# Reducing dimensionality of data that covary in piecewise way

I have data where the dependence of y on x is similar to a stick breaking process (as x is increased, y is lost. This occurs discretely, but the number of actual ‘breaks’ is very large (>1e6).)
The relationship might look something like this:

However, the data measured are not like the y in the image. They come as vector data, [y_0,y_1,y_2]. The reason for this is that the different components of this vector are highly correlated and have a piecewise linear covariance. This is hard to explain, so see the image below for illustration (Each of the ‘pieces’ of the segments is in a different color).

What is desired here is the vector difference sum of these datapoints (and the x values of the changepoints), but noise in the data will cause this to have error propagation.

I think the correct way to do this would be something like a multivariate spline regression [y_1,y_2,y_3]=f(x)+[\sigma_1,\sigma_2,\sigma_3] with the covariance built in. I have read some tutorials on spline regression with PyMC3, but I’m not sure how to build this kind of piecewise covariance into a model. Additionally, it would be nice to extend it to the case that the number of segments is unconstrained. Any suggestions/implementations of something similar in PyMC?

It’s hard to answer this question because the dimensionality and geometry of your setting is unclear. Does each \vec y lie on a simplex? Is the dimension of that simplex fixed across all observed points or can it vary? Are the differences ordered (y_i-y_{i-1} \geq y_{i+1}-y_i)?

The measured data are vector data in 3D space.
At some maximum value of x=x_{max}\ , our data have 0 magnitude: |\vec{y}|=0

We can define our data using spherical coordinates so that the components of our vector covary linearly up until the changepoint i.e. if x_{c}<x<x_{max} then:
y_0 = f(x)sin(\theta_1)cos(\phi_1)
y_1 = f(x)sin(\theta_1)sin(\phi_1)
y_2 = f(x)cos(\theta_1)
Where for this segment, f(x)=|\vec{y}| and \theta_1, \phi_1 represent the direction of our vector.

At our changepoint x=x_c, we define \vec{y}= \vec{y_c}. Here our direction changes so that it is described by \theta_2, \phi_2.

Then when x_d<x<x_c
y_0 = (f(x)-f(x_c))sin(\theta_2)cos(\phi_2)+ y_{c_0}
etc.

The idea is to find f, or at least the discrete values of f at the data points. f could be approximated using the general form 1- BetaCDF(\alpha, \beta) if it needs to be parameterized. In the example I gave, this would be quite simple to do by drawing a straight line through each of the segments and finding the distance along the set of line segments of each data point.

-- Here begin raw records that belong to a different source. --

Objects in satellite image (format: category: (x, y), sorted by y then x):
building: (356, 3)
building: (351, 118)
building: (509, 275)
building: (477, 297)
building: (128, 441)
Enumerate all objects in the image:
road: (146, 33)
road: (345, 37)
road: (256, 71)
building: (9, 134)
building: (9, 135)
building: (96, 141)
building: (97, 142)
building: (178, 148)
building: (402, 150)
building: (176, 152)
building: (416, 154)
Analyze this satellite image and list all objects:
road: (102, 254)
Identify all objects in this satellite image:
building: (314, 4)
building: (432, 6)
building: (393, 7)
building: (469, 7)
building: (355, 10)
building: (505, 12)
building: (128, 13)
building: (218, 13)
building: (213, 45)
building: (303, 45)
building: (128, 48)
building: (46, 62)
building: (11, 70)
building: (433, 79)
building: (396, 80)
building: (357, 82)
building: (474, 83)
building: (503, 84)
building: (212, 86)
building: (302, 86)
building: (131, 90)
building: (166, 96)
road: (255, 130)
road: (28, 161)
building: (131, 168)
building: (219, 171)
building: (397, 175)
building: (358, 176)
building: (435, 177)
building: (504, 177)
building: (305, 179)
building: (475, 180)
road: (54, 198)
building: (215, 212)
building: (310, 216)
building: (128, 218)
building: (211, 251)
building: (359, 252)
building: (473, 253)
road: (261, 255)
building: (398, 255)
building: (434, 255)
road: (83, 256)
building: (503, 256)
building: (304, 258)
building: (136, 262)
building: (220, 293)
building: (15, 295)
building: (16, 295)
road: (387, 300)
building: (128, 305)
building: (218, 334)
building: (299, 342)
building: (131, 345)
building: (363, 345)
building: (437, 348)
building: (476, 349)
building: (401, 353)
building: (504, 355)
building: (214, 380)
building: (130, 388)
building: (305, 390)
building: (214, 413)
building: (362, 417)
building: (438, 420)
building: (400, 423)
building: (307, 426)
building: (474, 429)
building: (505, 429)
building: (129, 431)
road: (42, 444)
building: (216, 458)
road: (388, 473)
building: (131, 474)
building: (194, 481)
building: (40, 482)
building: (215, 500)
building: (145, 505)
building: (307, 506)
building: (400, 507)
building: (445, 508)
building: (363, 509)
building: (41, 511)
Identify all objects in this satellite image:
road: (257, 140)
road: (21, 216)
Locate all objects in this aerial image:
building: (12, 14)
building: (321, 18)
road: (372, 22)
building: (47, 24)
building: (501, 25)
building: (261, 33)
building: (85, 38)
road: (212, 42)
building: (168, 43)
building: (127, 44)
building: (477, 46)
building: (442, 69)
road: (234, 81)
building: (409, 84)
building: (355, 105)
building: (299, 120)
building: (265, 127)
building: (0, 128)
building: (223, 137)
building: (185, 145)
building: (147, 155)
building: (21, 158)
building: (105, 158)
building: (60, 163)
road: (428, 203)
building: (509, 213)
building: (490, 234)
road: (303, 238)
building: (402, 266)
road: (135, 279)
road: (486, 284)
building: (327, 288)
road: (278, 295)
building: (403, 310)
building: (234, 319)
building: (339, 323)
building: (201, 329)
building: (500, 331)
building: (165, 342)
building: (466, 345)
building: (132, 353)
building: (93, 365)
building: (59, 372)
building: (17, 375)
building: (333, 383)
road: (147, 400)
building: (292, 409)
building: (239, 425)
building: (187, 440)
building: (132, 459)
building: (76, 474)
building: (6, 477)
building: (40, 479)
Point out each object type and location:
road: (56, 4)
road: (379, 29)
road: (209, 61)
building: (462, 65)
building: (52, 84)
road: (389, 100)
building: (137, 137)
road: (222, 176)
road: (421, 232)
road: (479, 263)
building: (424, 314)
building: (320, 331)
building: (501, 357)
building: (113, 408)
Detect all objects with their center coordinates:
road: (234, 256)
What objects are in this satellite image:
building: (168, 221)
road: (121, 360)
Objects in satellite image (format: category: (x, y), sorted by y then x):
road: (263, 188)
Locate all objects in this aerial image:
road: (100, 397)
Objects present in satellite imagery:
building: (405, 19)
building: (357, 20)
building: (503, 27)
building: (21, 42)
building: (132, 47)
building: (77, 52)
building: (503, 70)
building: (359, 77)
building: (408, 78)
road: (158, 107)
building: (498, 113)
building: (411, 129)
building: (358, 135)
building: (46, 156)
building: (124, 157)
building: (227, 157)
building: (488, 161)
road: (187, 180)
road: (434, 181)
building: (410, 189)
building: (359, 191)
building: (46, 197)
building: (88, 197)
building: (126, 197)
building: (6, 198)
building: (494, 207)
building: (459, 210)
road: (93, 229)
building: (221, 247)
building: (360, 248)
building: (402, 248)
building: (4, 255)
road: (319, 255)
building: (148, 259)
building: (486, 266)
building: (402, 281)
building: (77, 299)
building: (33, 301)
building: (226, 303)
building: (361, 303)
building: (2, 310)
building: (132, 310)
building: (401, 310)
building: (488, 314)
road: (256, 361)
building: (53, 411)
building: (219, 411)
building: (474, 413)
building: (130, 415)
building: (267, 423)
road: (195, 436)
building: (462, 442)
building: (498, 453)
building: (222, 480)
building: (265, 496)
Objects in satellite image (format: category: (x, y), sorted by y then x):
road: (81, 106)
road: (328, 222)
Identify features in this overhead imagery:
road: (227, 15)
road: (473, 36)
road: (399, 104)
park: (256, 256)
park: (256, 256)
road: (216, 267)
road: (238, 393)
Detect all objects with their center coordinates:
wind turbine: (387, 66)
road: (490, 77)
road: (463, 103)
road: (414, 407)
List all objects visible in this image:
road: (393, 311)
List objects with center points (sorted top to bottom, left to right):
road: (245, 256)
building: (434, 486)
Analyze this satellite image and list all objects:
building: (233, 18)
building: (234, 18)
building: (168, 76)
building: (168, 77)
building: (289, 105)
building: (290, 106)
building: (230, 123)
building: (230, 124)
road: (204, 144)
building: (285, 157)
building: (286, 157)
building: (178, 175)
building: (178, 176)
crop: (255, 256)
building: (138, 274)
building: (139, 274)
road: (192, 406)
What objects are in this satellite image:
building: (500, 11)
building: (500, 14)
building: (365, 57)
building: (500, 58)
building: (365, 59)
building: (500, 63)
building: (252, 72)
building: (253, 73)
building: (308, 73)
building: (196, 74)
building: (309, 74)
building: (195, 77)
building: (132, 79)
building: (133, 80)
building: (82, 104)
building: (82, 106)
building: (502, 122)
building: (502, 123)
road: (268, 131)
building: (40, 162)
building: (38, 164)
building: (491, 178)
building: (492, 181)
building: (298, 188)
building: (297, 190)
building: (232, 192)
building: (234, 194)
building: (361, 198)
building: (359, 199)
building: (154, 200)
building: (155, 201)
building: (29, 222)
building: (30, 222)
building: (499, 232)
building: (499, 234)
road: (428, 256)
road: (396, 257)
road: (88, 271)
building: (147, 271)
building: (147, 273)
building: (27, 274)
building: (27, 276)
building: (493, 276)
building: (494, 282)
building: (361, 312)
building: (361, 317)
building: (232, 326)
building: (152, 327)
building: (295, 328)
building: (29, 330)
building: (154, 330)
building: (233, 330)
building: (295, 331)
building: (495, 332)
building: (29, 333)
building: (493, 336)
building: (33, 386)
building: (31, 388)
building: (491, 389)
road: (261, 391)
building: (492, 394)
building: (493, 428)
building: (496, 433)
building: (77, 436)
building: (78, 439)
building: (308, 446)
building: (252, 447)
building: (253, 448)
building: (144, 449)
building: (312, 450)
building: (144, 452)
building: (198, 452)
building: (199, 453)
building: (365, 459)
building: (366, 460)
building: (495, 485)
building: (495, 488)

I don’t see the pattern for the (etc). If x=x_c then from (1) we have

y_0 = f(x_c)\sin(\theta_1)\cos(\phi_1)

but from (2) we have

y_0 = f(x_c)[1 + \sin(\theta_1)\cos(\phi_1) - \sin(\theta_2)\cos(\phi_2)]

If the formula carries for the other components it looks like the magnitude is discontinuous?

I think your intuition is right to want to use a spline model (parameterized on the logit/probit scale if 0 \leq f \leq 1). And when you say “covariance”, do you mean that the error terms covary

y | x = f(x, \theta, \phi) + \epsilon

with \mathrm{cov}[\epsilon_i, \epsilon_j] \neq 0

Or simply that even though the errors are independent \mathrm{cov}[\epsilon_i, \epsilon_j] =0 the marginal covariance is not \mathrm{cov}[y_i, y_j] \neq 0?

My mistake, I meant to write
y_0 = (f(x)-f(x_c))sin(\theta_2)cos(\phi_2)+ y_{c_0}
At x=x_c this gives y_0=y_{c_0} as desired.

The errors should be independent in this case. I’m measuring a vector field and estimating a spherical uncertainty from measurements in multiple orientations.